Intracranial aneurysms are abnormal focal dilations of blood vessels in the brain that result in weakening of the vessel wall making it more prone to rupture. They are common acquired lesions that are usually saccular. Rupture of an intracranial aneurysm results in subarachnoid hemorrhage (SAH), which can have devastating effects with high morbidity and mortality.

With the advances in imaging techniques, a large number of intracranial aneurysms are being detected before they rupture. There are several treatment strategies that can be employed to manage unruptured intracranial aneurysms (UIAs) to prevent the deadly outcomes associated with hemorrhage. Several factors have to be taken into consideration to decide the optimal treatment approach, including the natural history of cerebral aneurysms and risk factors for aneurysm formation, growth, and rupture. This chapter describes the different approaches in managing UIAs and the factors to consider in deciding the treatment strategy.

Epidemiology

The reported prevalence of intracranial aneurysms has varied greatly between different studies depending on the study design, the population studied, and the diagnostic tool used (angiography vs autopsy). In 2011, in a systematic review that included 68 studies, 94,912 patients from 21 countries reported the overall prevalence of UIAs to be 3.2% . Most UIAs are located in the anterior circulation, predominantly in the proximal arterial bifurcations on the circle of Willis arising from the internal carotid artery, the middle cerebral artery, and the anterior cerebral artery . Other common sites include the junction of the anterior communicating artery and the anterior cerebral artery, the junction of the posterior communicating artery and the internal carotid artery, the middle cerebral artery branch points, and the internal carotid artery bifurcation. Posterior circulation aneurysms are less common, with most aneurysms occurring on the tip of the basilar artery, the junction of the superior cerebellar and anteroinferior cerebellar arteries and the basilar artery, and the junction of the vertebral artery and the posteroinferior cerebellar artery .

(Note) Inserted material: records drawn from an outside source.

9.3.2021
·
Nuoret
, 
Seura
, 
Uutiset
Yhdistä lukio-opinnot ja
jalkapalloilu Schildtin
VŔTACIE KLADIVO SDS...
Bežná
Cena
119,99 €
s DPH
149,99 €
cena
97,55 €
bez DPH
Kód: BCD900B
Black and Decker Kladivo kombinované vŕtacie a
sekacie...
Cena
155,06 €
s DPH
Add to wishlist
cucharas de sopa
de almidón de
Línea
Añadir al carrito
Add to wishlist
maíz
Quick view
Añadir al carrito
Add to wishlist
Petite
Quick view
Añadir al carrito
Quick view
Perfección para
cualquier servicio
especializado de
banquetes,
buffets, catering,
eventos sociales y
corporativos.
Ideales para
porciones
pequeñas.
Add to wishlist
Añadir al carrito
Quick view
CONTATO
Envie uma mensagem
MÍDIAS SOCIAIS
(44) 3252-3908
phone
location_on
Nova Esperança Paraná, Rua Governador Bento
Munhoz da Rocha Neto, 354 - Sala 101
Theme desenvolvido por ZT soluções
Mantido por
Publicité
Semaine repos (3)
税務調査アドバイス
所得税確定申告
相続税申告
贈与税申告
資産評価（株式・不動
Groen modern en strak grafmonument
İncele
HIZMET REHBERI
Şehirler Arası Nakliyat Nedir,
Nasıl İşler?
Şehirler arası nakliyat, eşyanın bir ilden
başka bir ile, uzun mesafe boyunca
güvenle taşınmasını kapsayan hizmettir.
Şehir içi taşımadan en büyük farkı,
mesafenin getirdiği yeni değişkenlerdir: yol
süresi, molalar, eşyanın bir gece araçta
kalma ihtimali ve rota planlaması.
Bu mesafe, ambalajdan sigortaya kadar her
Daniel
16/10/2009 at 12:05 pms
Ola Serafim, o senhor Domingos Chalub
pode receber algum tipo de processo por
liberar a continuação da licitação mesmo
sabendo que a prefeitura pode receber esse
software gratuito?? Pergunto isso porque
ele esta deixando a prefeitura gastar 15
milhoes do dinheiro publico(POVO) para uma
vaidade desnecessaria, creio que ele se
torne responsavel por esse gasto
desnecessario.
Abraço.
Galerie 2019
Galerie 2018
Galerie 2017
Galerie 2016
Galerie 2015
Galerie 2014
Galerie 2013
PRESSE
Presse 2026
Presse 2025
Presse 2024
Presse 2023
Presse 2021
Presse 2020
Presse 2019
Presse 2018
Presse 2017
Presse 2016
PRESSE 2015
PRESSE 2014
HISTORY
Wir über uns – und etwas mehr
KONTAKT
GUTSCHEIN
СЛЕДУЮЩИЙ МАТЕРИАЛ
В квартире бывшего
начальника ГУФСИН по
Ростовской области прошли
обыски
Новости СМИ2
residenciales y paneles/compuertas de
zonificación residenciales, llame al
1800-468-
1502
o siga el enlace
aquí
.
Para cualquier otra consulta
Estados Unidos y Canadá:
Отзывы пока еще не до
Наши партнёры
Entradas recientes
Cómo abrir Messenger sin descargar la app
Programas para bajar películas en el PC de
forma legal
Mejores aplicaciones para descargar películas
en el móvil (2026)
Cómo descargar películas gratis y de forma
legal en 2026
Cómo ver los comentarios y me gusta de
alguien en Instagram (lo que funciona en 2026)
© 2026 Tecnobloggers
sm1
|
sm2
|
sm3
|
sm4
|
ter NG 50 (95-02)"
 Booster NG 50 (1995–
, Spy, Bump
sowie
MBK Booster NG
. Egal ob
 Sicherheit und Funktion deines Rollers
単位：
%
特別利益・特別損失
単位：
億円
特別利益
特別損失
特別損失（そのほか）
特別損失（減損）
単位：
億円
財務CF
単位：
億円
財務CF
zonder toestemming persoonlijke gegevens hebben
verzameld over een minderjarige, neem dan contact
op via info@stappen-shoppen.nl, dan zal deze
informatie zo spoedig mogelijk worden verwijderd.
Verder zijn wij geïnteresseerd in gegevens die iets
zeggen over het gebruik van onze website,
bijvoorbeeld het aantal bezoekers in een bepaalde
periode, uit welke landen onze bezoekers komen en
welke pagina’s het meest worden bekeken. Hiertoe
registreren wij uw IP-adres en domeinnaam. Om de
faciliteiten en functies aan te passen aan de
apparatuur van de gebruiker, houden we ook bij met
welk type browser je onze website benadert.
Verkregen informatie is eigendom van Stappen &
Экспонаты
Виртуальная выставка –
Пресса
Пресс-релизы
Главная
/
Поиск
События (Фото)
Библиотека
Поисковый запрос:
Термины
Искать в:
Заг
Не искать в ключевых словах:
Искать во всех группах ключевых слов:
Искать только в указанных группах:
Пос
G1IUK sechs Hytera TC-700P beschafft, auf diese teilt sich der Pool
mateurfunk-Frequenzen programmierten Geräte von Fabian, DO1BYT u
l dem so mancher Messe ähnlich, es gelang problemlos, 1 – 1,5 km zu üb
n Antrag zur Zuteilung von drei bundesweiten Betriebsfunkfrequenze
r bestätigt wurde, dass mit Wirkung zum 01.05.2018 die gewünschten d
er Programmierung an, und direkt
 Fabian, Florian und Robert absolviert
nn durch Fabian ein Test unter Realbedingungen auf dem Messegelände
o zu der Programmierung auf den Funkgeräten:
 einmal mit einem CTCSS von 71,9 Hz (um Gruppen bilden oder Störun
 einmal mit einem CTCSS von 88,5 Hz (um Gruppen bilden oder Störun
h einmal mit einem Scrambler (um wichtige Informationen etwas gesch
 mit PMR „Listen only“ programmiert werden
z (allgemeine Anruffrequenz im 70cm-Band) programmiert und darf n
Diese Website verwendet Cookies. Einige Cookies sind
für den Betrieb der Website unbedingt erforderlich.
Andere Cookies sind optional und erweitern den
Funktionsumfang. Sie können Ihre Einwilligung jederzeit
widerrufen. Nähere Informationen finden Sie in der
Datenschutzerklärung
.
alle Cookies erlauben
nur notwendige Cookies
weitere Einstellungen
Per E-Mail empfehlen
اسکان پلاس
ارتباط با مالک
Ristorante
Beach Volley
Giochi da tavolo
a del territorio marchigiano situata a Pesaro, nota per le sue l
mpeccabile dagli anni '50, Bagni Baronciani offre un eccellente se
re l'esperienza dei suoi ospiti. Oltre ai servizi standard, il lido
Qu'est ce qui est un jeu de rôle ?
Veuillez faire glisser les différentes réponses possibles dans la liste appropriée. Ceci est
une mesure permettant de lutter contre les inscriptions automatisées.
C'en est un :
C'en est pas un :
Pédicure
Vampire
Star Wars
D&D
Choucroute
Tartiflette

The prevalence of UIAs increases with age; is higher in women than in men, especially in women older than 50 years; and increases with certain disorders including autosomal dominant polycystic kidney disease (ADPKD), coarctation of the aorta, fibromuscular dysplasia, Ehlers-Danlos syndrome type IV, Marfan syndrome, multiple endocrine neoplasia I, neurofibromatosis 1, moyamoya disease, and brain arteriovenous malformations . Prevalence of UIAs is higher in patients with a family history of SAH (two or more affected first-degree relatives), so it is recommended to screen for cerebral aneurysms in such patients. Approximately 15–30% of patients have multiple aneurysms .

Clinical Presentation

Small aneurysms (<7 mm in size) do not usually cause symptoms and are frequently detected incidentally after neuroimaging for other reasons (e.g., headache, ischemic cerebrovascular disease, or transient ischemic attack) . UIAs are often identified during evaluation of hemorrhage from another aneurysm. They may also be discovered when they present with mass effect, cranial nerve deficits (most commonly a third nerve palsy), seizures, or motor and sensory deficits . Petrous ICA segment aneurysms are uncommon but may result in abducens nerve or trigeminal nerve deficits. Cavernous ICA segment aneurysms may result in compression of cranial nerves within the cavernous sinus and can cause cavernous sinus syndrome with ophthalmoplegia, chemosis, proptosis, Horner syndrome, or trigeminal sensory loss as they grow . Expansion of clinoidal ICA segment aneurysms may result in retro-orbital headaches, facial pain, or visual loss from optic nerve compression. Ophthalmic ICA aneurysms may present with visual field defects and visual loss. Anterior communicating artery aneurysms are rarely symptomatic. Middle cerebral artery aneurysms may result in hemiparesis, hemisensory loss, visual field defect, or seizure . Posterior communicating artery or basilar artery aneurysms may result in third cranial nerve palsy. Vertebrobasilar distribution aneurysms may result in bulbar dysfunction and signs and symptoms related to compression of brainstem structures.